Paul Krugman takes a similar tack:

it’s hard to think of anyone less qualified to pass judgment on America than the rating agencies. The people who rated subprime-backed securities are now declaring that they are the judges of fiscal policy? Really? …

This is an outrage — not because America is A-OK, but because these people are in no position to pass judgment.

Tyler Cowen warned about this:

As a simple rule of thumb, if at this point, in response to this news, a commentator attacks the ratings agencies for their previous mistakes and stupid, corrupt behavior, it’s a sign the commentator is trying to muddy the broader issues.

Yes, the ratings agencies were in large part responsible for the financial crisis. But their mistake there was having too many triple-A ratings. If you were looking for a sign that they’d learned their lessons, it would be that they were downgrading triple-A borrowers before crisis hit. And also that they didn’t place overmuch stock in official models. Whatever else S&P is doing here, it isn’t repeating its mistakes of the subprime bubble.

Treasury says that “the foundation for S&P’s initial judgment” was its debt-sustainability calculations, and that S&P only pivoted to a more political willingness-to-pay argument when the initial econometric argument fell apart. But this doesn’t make sense: S&P has no particular incentive to downgrade the US, and every incentive not to.

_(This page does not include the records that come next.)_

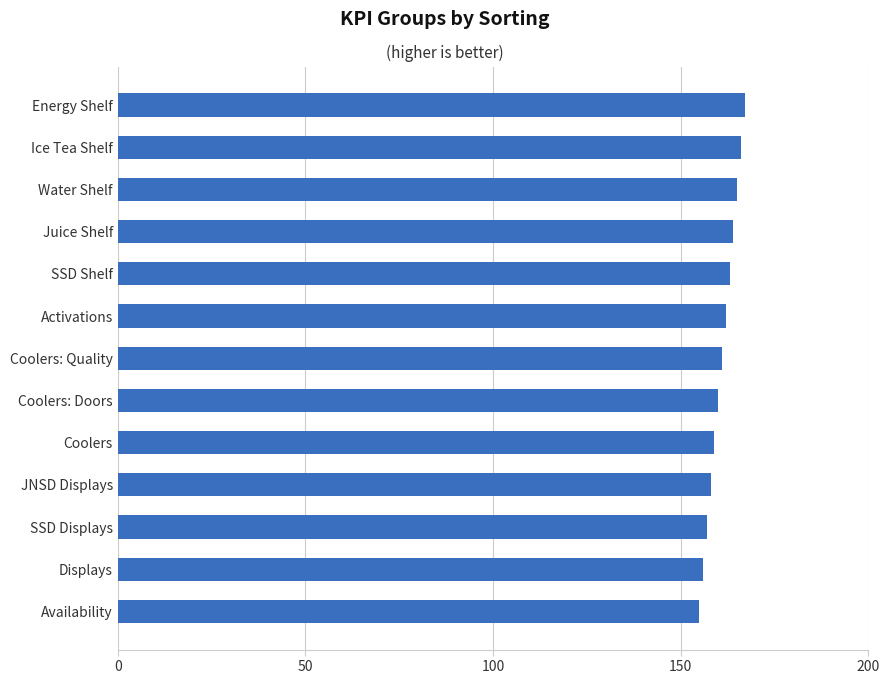

What is the change in value from Coolers: Quality to Water Shelf?

+4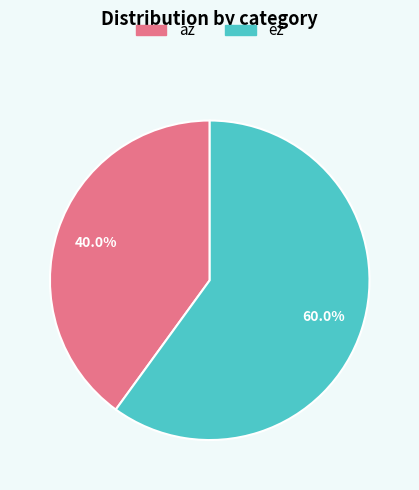

How many segments does this pie chart have?

2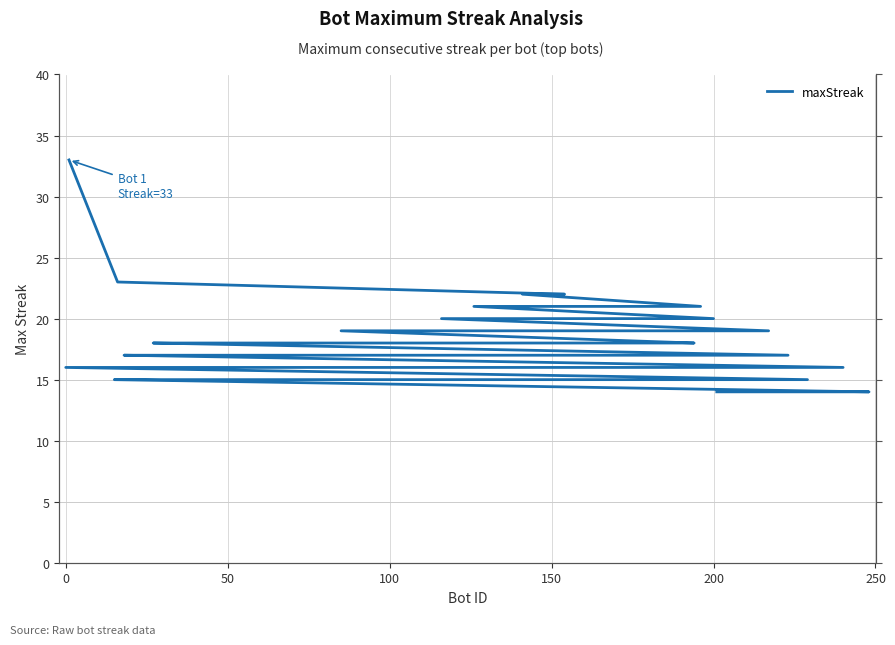

What is the smallest value displayed?

14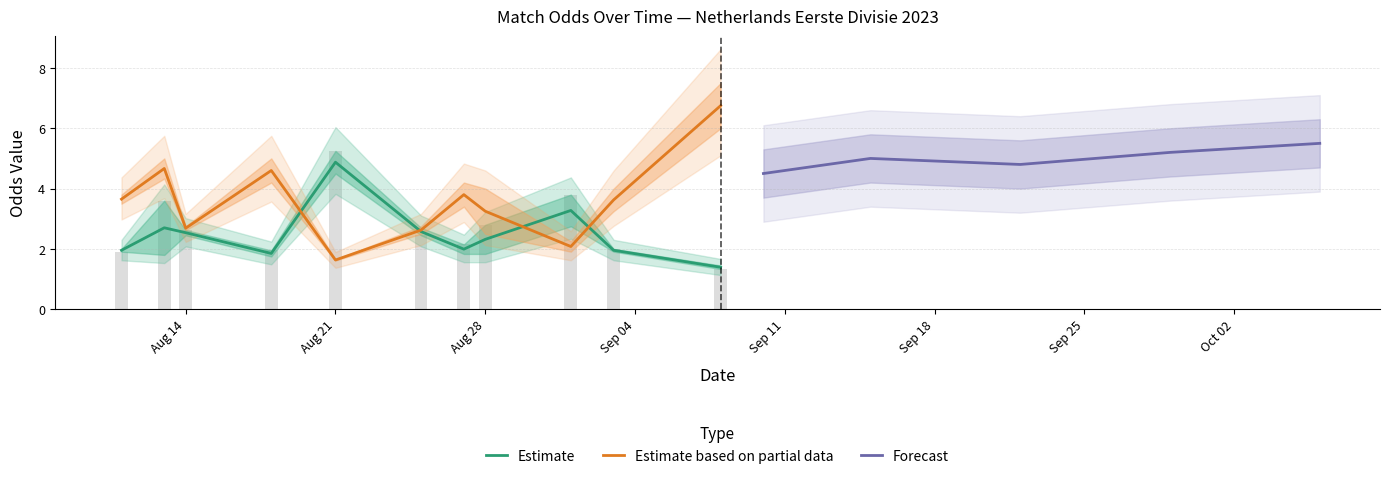

Is the value of oddH_op at 5 greater than the value of oddA at 1?

No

Instead, to understand S&P’s actions, you just need to understand two basic facts. The first is that S&P is not judging the quality of Treasury bonds as an investment. There’s a key difference between S&P, on the one hand, and Moody’s, on the other: when rating sovereigns, S&P doesn’t care about or look at the likely recovery in the event of default. If the US ever did default, investors would ultimately get back 100 cents on the dollar, interest included. Shorting Treasury bonds into that kind of a default wouldn’t make you much money. But it would still be a default — and S&P is trying to gauge the likelihood of such a thing happening.

Secondly, and more importantly, all sovereign defaults are political, not economic — especially defaults by countries which borrow exclusively in their own currency. S&P and Moody’s can look at all the econometric ratios they like, but ultimately sovereign ratings are always going to be a judgment as to the amount of political capital that a government is willing and able to spend in the service of its bonded obligations. If Treasury really believes that S&P based its judgment fundamentally on debt ratios and the like, it’s making a basic category error about what it is that sovereign raters actually do.

This part of the S&P statement isn’t some kind of hurried fallback justification for the downgrade, it has to be central to any decision to downgrade the US:

The downgrade reflects our view that the effectiveness, stability, and predictability of American policymaking and political institutions have weakened at a time of ongoing fiscal and economic challenges…

The political brinksmanship of recent months highlights what we see as America’s governance and policymaking becoming less stable, less effective, and less predictable than what we previously believed. The statutory debt ceiling and the threat of default have become political bargaining chips in the debate over fiscal policy. Despite this year’s wide-ranging debate, in our view, the differences between political parties have proven to be extraordinarily difficult to bridge.

Any student of sovereign default knows that it is born of precisely the kind of failures of governance that we saw during the debt-ceiling debate. That is why the US cannot hold a triple-A rating from S&P: the chance of having a dysfunctional Congress in future is 100%, and a dysfunctional Congress, armed with a statutory debt ceiling, is an extremely dangerous thing, and very far from risk-free.

Yes, there’s a lot of fiscal math in the S&P statement. But at heart, any sovereign ratings decision is political, not economic: the economics is there to provide a veneer of empirical respectability to what is fundamentally a value judgment. We saw the values of Congress during the debt-ceiling debate, including various members of the House who said with genuine sincerity that they’d actually welcome a default. In that context, S&P’s judgment is hard to fault.